> INFORMATION SUPPLIED:
_ _ _ _
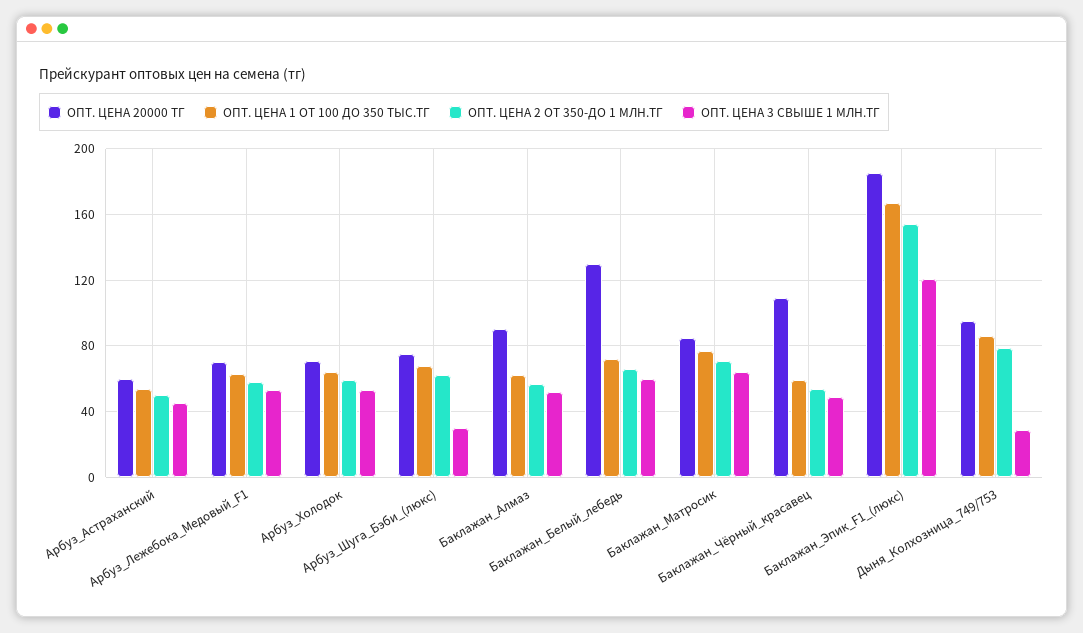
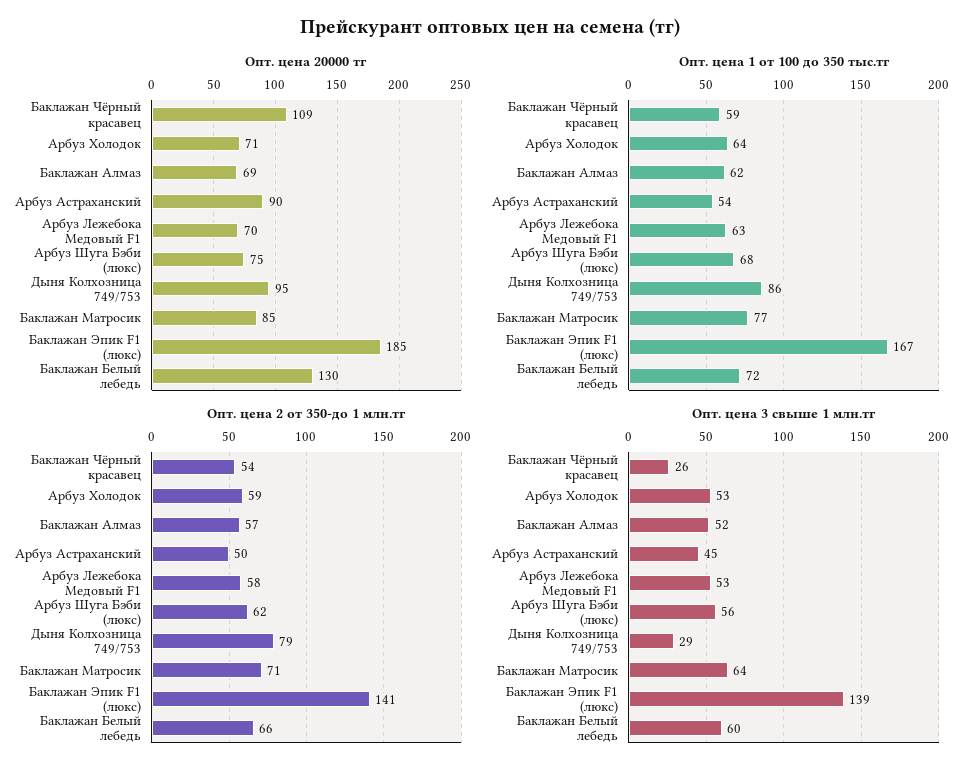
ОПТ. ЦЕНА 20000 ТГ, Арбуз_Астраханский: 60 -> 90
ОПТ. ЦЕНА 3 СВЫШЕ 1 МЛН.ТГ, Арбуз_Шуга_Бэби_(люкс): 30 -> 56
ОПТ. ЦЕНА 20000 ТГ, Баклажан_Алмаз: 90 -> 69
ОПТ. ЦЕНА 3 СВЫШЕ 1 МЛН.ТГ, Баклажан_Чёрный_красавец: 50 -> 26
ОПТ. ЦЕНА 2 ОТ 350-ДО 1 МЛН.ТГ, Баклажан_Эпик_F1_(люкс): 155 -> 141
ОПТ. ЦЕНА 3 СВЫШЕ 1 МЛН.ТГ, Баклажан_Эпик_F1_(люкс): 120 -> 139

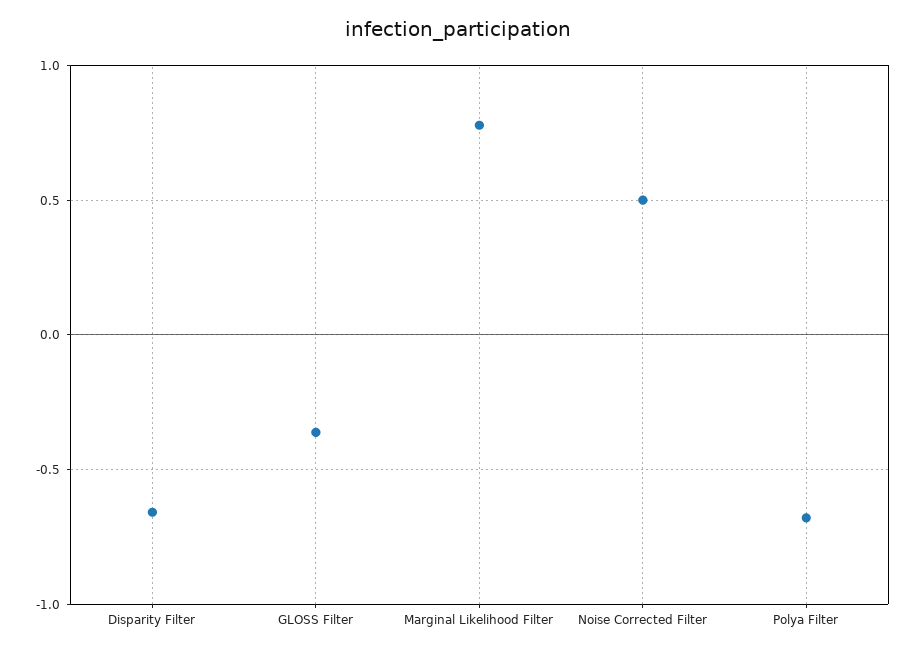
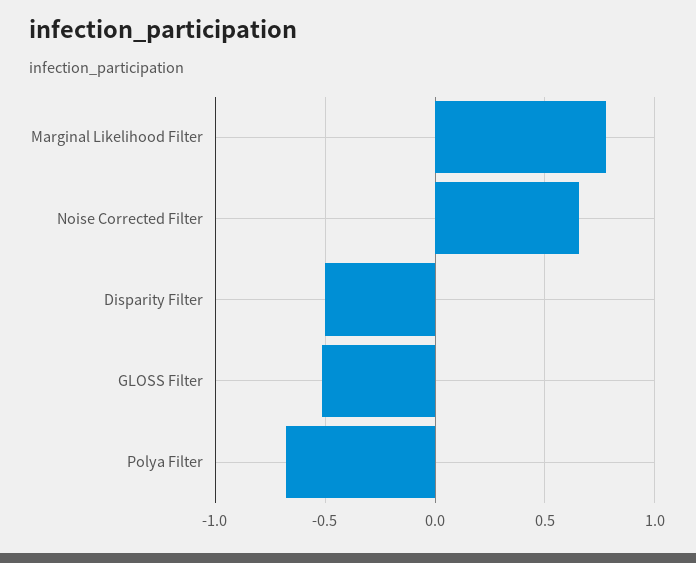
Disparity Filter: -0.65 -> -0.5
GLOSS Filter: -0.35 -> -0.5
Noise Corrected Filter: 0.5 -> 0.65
_ _ _ _
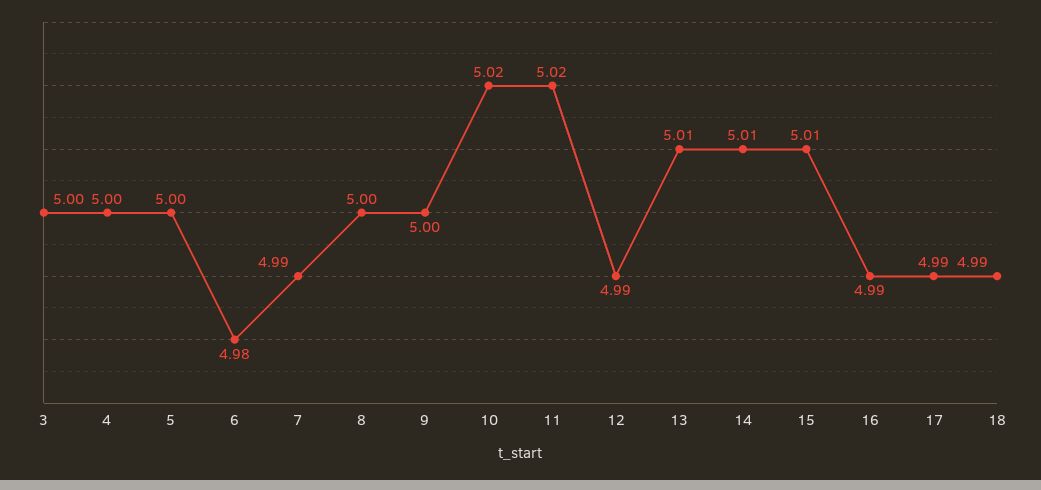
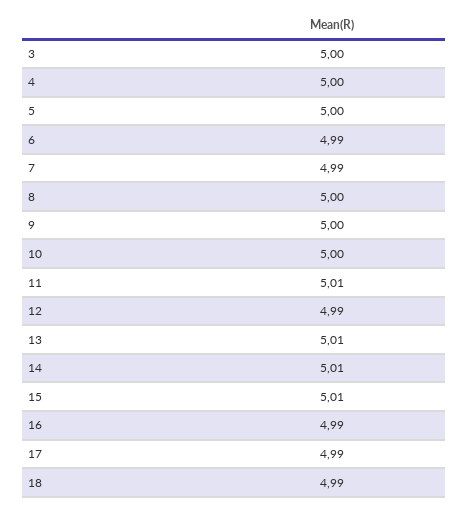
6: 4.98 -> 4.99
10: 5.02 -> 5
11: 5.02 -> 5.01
_ _ _ _
Print from the line containing "ОПТ. ЦЕНА 2 ОТ" through the line containing "Noise Corrected Filter: 0.5 -> 0.65" in the data above, exactly as the lines stand, and omit every picture.

ОПТ. ЦЕНА 2 ОТ 350-ДО 1 МЛН.ТГ, Баклажан_Эпик_F1_(люкс): 155 -> 141
ОПТ. ЦЕНА 3 СВЫШЕ 1 МЛН.ТГ, Баклажан_Эпик_F1_(люкс): 120 -> 139

Disparity Filter: -0.65 -> -0.5
GLOSS Filter: -0.35 -> -0.5
Noise Corrected Filter: 0.5 -> 0.65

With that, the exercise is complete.